Start of Supplied passage
Marketing this Thing or how a small maker can make a big impact

Sometimes it is easy to confuse the things we need to do to make our art and the things we need to do to make a business with our art.

Making a business with our art sometimes requires a shift in our thinking from "what do I want to create?" to "how can I use my creativity to provide what people want to buy?" -

both questions are part of the making experience, but forgetting to transition that thing that you just have to make

(and I totally get that "have to" gut feeling of creation and do not want anyone to ever, ever lose it)

into something people want to buy can create a kind of customer-free zone where other people -

who I would argue are the entire point of our business (not the point of our making, of course, but the entire point of our business) in the first place - get lost.

(and we don't want them to wander off into a WalMart)

We can totally make things and never give any thought to selling them and I would agree that the most genius art is created in a customer-free zone, but not the most genius businesses.

If we are making our makings into a business we should already have a good sense of ourselves and what it is we love to do and need to do and what it is that we do really, really well.

If not, we need to take a step backwards and give ourselves some time to focus on this- this is a process after all, a marathon not a sprint, and although everything these days feels like it is going 1000 miles per hour - it really isn't - there are some things that will always take time and be worth putting the time into.

Our work must come from our heart and our soul and be truly unique and our own

(this stuff is hard or everyone would be doing it)

but to turn our makings into a business we need to focus outside of ourselves a bit or we may be left searching for some kind of marketing miracle to sell it for us.

I think if we have to spend alot of time figuring out how to convince people to buy our stuff something has probably gone wrong somewhere along the way.

This week I will be focused on marketing this creative venture of ours - and by marketing I do not mean some kind of uptown version of "selling" - it is much more personal and radical and important than that!!

Marketing is really about aligning our business and our brand and 'our world' with the stuff outside ourself, the living breathing two legged stuff - those other people in the world.

This is absolutely NOT a matter of trying to "please" all of the people all of the time, but targeting partnering with the people

(I hate the word "targeting" because it sounds like our customers are plastic ducks lined up in a shooting arcade and it is our goal to knock their heads off and we really, really want to win the 4 foot teddy bear for little Morgan or Megan or Melissa and it's every man for himself)

that we can connect with most powerfully and match their needs with our own creative skills - this big old internet has actually created a world hungry for the very real and personal skills that only us small maker companies can provide.
End of Supplied passage
*What to do:*
1. In the post on marketing for small makers, which word does the writer say they hate?
2. Decide whether each statement agrees with the post on marketing for small makers, answering yes or no and quoting the words of the post that settle it. (a) Marketing means trying to please all of the people all of the time. (b) The writer calls the process of getting a good sense of oneself a marathon rather than a sprint. (c) The internet has created a world hungry for the personal skills that small maker companies can provide.
Start of Provided information
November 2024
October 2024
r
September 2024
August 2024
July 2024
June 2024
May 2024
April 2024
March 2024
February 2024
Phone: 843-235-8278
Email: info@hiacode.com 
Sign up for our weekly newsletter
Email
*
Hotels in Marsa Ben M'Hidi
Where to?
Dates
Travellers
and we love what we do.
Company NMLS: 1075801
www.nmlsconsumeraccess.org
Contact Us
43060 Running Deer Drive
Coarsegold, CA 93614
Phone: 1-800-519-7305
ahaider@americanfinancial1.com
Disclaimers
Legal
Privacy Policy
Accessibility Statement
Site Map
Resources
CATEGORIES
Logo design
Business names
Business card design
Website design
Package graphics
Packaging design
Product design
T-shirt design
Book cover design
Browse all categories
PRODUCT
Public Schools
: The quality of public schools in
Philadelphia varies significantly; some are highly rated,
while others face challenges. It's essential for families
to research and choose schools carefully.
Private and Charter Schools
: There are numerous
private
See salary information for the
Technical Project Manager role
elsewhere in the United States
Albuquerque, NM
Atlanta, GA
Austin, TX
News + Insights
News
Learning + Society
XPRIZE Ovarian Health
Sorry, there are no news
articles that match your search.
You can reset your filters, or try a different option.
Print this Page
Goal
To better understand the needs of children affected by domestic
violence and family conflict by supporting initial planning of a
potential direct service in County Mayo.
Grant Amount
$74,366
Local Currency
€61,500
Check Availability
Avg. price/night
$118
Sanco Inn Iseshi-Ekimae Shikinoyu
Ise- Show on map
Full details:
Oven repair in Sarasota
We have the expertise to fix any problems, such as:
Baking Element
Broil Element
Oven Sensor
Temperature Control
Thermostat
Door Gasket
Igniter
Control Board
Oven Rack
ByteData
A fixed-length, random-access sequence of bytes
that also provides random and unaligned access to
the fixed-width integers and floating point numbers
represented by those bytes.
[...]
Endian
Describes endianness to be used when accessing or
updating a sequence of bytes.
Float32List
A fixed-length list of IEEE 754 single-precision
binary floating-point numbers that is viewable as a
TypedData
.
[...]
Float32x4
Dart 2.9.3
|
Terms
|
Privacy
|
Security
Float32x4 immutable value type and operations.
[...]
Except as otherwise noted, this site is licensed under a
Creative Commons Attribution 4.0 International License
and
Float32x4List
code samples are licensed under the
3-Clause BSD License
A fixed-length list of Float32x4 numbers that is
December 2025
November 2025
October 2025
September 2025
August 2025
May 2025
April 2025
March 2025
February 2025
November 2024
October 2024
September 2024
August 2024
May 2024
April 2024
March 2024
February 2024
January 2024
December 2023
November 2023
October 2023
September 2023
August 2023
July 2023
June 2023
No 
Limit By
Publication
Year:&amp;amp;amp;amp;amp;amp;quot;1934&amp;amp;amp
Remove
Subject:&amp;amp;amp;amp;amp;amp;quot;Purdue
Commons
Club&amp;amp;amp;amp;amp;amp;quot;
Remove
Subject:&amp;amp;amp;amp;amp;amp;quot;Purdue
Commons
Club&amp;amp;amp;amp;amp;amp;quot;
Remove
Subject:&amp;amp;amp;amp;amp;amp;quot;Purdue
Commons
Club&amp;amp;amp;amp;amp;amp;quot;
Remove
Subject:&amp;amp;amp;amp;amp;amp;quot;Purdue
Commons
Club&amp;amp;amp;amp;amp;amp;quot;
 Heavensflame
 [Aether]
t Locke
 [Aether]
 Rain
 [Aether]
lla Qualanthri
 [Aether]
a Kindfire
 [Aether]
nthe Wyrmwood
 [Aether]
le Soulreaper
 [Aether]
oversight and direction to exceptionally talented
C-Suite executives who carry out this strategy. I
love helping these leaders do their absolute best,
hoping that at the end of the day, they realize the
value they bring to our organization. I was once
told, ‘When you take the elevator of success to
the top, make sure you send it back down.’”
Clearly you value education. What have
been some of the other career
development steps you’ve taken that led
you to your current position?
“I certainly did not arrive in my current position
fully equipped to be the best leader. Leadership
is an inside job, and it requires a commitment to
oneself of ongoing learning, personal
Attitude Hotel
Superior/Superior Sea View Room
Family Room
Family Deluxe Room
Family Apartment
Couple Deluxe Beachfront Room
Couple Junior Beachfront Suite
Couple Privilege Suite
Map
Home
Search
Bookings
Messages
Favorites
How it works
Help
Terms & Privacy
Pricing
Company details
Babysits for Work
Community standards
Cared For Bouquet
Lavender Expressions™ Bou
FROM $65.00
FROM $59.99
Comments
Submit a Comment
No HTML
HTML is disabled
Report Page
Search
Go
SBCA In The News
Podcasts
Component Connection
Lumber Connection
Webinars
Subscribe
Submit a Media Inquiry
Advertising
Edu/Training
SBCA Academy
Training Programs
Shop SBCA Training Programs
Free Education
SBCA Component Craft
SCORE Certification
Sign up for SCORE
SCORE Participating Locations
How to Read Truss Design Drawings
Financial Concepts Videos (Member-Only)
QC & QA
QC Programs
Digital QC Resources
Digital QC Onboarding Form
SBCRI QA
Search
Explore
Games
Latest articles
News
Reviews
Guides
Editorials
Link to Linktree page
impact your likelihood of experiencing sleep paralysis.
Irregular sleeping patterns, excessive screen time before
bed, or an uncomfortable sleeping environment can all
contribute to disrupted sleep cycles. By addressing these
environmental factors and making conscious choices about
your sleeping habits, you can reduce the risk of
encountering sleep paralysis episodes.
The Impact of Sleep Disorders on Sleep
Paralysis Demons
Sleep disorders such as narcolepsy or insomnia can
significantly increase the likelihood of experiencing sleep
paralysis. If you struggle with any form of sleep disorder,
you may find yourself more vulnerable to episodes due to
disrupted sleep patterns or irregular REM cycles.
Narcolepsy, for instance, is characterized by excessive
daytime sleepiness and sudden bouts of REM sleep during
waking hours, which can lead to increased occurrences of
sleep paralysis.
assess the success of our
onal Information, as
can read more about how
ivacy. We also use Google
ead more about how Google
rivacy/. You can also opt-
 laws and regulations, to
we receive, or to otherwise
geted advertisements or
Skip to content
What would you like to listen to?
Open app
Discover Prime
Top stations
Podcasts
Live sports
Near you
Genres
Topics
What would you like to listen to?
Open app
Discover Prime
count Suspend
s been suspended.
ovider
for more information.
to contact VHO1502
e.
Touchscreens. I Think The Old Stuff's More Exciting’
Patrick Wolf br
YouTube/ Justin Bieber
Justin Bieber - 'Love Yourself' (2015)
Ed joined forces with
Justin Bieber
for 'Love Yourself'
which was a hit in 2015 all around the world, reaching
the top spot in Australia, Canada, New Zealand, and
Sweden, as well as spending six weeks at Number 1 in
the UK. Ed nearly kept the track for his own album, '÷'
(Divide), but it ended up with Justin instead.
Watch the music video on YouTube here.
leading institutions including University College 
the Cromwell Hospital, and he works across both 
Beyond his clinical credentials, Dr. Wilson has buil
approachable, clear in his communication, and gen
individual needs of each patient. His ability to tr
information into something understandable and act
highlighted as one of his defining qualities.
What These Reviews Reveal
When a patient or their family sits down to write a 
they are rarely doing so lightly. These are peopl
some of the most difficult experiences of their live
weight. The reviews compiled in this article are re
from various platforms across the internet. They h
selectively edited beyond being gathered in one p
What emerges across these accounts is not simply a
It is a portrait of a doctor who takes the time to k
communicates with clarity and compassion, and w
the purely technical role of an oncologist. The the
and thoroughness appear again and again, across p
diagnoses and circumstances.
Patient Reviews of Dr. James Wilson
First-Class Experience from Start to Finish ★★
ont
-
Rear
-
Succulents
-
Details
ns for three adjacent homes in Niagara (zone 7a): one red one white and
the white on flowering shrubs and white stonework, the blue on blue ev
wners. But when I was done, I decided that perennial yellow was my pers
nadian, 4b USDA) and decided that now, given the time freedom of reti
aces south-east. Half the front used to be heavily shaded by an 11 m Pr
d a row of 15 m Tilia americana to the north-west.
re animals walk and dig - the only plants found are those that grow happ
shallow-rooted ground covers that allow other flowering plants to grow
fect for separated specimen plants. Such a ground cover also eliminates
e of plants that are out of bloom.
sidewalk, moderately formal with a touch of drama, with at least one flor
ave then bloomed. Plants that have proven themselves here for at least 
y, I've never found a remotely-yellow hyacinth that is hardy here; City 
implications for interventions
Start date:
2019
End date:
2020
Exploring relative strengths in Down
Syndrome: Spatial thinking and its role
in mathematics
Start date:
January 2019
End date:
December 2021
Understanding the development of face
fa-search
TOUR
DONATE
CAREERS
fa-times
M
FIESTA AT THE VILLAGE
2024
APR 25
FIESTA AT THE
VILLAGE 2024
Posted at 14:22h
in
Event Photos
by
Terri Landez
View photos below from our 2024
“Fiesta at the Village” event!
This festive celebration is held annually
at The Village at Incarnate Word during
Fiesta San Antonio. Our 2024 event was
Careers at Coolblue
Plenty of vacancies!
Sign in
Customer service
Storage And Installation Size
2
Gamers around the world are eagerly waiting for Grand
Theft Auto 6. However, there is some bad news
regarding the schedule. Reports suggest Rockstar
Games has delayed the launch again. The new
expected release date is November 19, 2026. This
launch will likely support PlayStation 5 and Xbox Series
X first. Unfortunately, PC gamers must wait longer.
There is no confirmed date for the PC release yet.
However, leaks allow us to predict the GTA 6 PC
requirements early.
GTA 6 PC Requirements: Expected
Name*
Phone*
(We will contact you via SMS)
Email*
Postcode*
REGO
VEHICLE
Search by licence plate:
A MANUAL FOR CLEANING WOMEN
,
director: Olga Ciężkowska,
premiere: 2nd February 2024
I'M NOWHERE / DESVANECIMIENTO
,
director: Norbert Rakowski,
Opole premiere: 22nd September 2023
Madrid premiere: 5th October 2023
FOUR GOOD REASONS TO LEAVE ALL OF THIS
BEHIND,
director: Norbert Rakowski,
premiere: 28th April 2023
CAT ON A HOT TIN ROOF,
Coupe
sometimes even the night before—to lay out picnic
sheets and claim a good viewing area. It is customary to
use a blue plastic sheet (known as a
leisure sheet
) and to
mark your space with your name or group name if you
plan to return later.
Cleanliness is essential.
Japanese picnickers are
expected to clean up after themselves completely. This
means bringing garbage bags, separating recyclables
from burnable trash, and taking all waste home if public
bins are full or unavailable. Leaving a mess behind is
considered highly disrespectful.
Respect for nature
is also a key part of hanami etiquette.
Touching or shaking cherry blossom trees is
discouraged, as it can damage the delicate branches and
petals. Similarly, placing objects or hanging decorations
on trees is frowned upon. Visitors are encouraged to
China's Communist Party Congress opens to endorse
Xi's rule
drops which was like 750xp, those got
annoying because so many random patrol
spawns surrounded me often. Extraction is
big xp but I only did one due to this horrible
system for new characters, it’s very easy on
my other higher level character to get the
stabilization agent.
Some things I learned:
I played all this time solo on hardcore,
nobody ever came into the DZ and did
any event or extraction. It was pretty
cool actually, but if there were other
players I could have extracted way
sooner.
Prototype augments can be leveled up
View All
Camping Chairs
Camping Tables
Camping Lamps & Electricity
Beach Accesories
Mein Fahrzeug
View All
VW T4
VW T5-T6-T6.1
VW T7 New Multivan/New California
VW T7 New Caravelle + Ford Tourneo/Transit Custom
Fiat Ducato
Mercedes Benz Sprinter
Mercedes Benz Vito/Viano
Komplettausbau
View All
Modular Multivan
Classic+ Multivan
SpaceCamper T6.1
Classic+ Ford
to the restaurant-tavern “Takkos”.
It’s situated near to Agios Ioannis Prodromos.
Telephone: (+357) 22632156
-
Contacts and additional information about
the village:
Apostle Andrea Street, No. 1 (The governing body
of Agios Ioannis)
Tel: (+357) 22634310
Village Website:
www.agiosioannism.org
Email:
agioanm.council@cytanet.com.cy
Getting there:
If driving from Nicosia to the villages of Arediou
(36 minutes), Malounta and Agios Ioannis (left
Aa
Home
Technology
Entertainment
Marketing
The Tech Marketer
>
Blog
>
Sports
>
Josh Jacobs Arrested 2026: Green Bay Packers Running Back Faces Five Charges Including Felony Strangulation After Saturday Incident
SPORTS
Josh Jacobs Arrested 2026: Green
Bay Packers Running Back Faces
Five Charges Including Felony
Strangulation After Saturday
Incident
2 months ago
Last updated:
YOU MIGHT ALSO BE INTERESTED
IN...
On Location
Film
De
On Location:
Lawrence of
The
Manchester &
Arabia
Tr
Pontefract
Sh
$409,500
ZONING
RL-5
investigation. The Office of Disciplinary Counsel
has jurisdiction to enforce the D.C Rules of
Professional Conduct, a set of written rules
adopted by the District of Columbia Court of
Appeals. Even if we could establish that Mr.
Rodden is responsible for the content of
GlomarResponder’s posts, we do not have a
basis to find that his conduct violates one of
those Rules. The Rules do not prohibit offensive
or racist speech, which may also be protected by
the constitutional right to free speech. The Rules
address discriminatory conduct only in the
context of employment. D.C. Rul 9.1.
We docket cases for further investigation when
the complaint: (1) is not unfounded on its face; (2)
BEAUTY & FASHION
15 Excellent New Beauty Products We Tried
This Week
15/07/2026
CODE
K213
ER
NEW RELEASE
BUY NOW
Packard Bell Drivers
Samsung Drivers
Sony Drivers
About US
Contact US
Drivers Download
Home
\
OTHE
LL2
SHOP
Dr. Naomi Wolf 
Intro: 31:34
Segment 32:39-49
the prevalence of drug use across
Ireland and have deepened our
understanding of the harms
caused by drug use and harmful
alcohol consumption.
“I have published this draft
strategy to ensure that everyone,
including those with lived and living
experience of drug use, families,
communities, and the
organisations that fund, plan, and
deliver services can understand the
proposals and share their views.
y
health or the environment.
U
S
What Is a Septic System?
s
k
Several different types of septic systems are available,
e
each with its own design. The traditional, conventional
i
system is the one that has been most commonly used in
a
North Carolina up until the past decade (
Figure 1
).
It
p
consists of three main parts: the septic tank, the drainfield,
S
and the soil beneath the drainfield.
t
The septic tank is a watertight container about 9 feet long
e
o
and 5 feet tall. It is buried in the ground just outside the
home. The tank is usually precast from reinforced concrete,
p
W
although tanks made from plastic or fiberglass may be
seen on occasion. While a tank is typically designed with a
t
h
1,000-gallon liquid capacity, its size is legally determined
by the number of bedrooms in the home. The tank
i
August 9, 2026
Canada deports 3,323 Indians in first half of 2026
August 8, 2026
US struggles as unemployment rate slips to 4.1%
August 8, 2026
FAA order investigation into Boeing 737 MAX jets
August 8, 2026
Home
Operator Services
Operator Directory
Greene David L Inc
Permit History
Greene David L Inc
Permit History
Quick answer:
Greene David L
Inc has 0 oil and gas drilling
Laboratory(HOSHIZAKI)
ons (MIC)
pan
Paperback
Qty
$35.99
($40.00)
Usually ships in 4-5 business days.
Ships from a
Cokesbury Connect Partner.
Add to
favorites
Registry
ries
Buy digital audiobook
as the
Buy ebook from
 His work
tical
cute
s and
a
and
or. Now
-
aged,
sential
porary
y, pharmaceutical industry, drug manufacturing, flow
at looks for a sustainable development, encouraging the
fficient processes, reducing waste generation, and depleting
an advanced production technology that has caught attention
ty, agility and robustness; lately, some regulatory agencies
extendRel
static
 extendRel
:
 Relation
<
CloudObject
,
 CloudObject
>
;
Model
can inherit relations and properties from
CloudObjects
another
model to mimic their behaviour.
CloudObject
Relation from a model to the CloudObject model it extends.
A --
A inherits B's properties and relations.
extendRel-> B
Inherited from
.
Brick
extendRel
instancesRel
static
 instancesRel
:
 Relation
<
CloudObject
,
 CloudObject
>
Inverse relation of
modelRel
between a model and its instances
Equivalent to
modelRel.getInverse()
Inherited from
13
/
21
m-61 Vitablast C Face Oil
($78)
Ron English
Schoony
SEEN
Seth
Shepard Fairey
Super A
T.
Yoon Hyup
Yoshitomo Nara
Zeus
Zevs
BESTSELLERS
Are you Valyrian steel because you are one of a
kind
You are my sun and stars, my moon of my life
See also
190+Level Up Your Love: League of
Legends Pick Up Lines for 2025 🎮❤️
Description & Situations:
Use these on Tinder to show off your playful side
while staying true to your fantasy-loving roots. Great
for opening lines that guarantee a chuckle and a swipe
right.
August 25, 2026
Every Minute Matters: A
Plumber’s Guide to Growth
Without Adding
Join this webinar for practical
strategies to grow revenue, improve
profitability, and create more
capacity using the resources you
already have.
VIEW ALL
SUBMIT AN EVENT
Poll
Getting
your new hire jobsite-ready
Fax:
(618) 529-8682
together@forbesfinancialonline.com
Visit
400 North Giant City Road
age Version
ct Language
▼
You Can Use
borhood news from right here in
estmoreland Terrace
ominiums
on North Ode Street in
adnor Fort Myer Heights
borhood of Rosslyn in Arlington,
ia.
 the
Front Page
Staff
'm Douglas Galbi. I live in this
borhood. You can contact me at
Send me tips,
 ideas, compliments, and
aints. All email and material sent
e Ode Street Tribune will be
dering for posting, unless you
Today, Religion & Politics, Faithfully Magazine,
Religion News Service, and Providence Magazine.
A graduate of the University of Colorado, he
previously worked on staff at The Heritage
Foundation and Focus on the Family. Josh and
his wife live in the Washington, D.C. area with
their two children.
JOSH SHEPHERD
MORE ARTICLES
End of Provided information
*Task-by-task answers:*
1. "Targeting."

2.
(a) No: "This is absolutely NOT a matter of trying to "please" all of the people all of the time"
(b) Yes: "this is a process after all, a marathon not a sprint"
(c) Yes: "this big old internet has actually created a world hungry for the very real and personal skills that only us small maker companies can provide"